2. The second complaint is that the humans in Wall-E have, after centuries in space, tubbed up into helpless, obese cartoons. They're certainly intended to suggest the fat grown-ups with the jumbo soft drinks in the movie chairs around us. But please, conservatives, how is it liberal to suggest that people should not be unthinking gluttons? These humans place all their trust in a corporatist government that meets their every need even as it takes their every freedom. Whether you focus on the “corporatist” or focus on the “government,” there’s plenty here that’s anathema to liberals and conservatives alike.

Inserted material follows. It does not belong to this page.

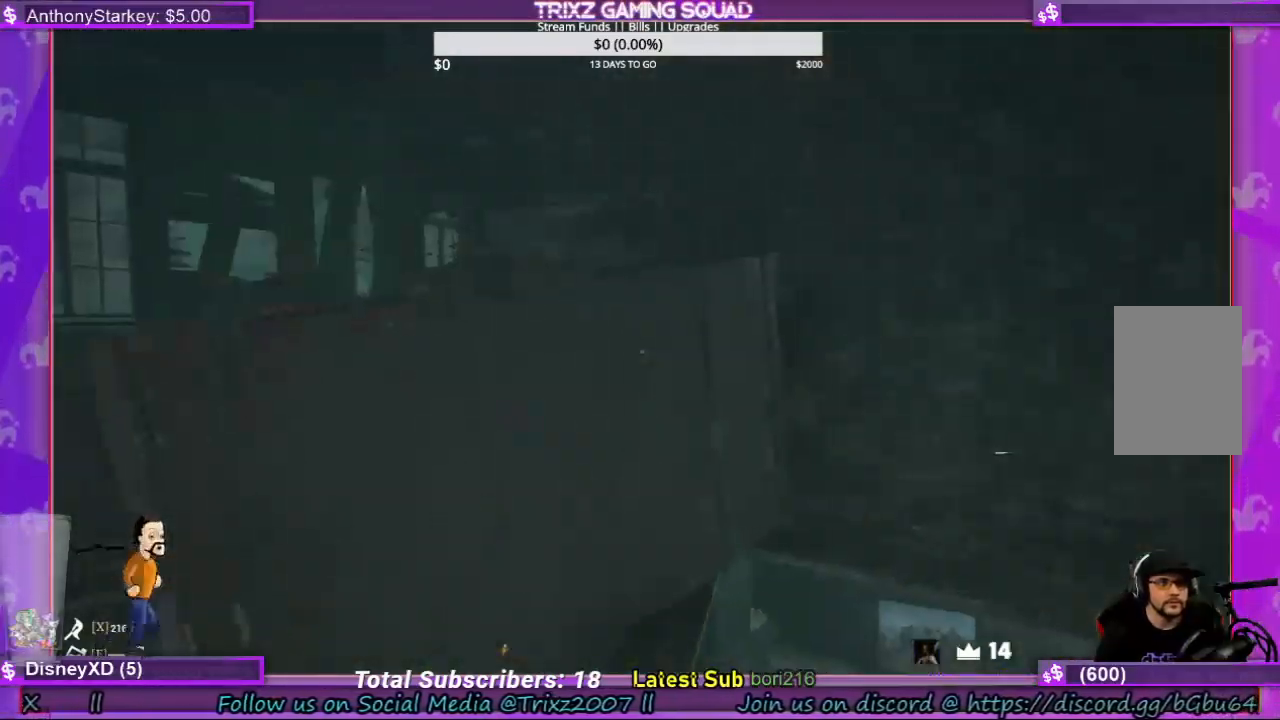
{"keys": ["w"], "mouse": [], "events": [[100, "d", "up"]]}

3. Finally, you all point out that future space president/CEO Fred Willard's promise “to stage the course” in the face of obvious disaster is a cheap Bush joke. I concede that this wasn’t sharp, funny, or revealing enough to have made the cut. (And that it’s disingenuous for Pixar or anyone else to pretend it wasn’t intended to suggest Bush.) Still, that line aims for grown-ups, not kids, and to act as if every joke about the president is somehow an assault on our values is to take selective offense. Every president of the modern era has been lampooned in the culture of his reign. Christ, "The Simpsons" had Clinton bragging that he'd slept with a pig.
Please, I truly want to know: When you quail at a cartoon like this, are you just touchy, or do you truly consider it a grave affront against all that Americans hold dear?
PS: Good luck with the war, the crumbling economy, and getting those pasties on strippers.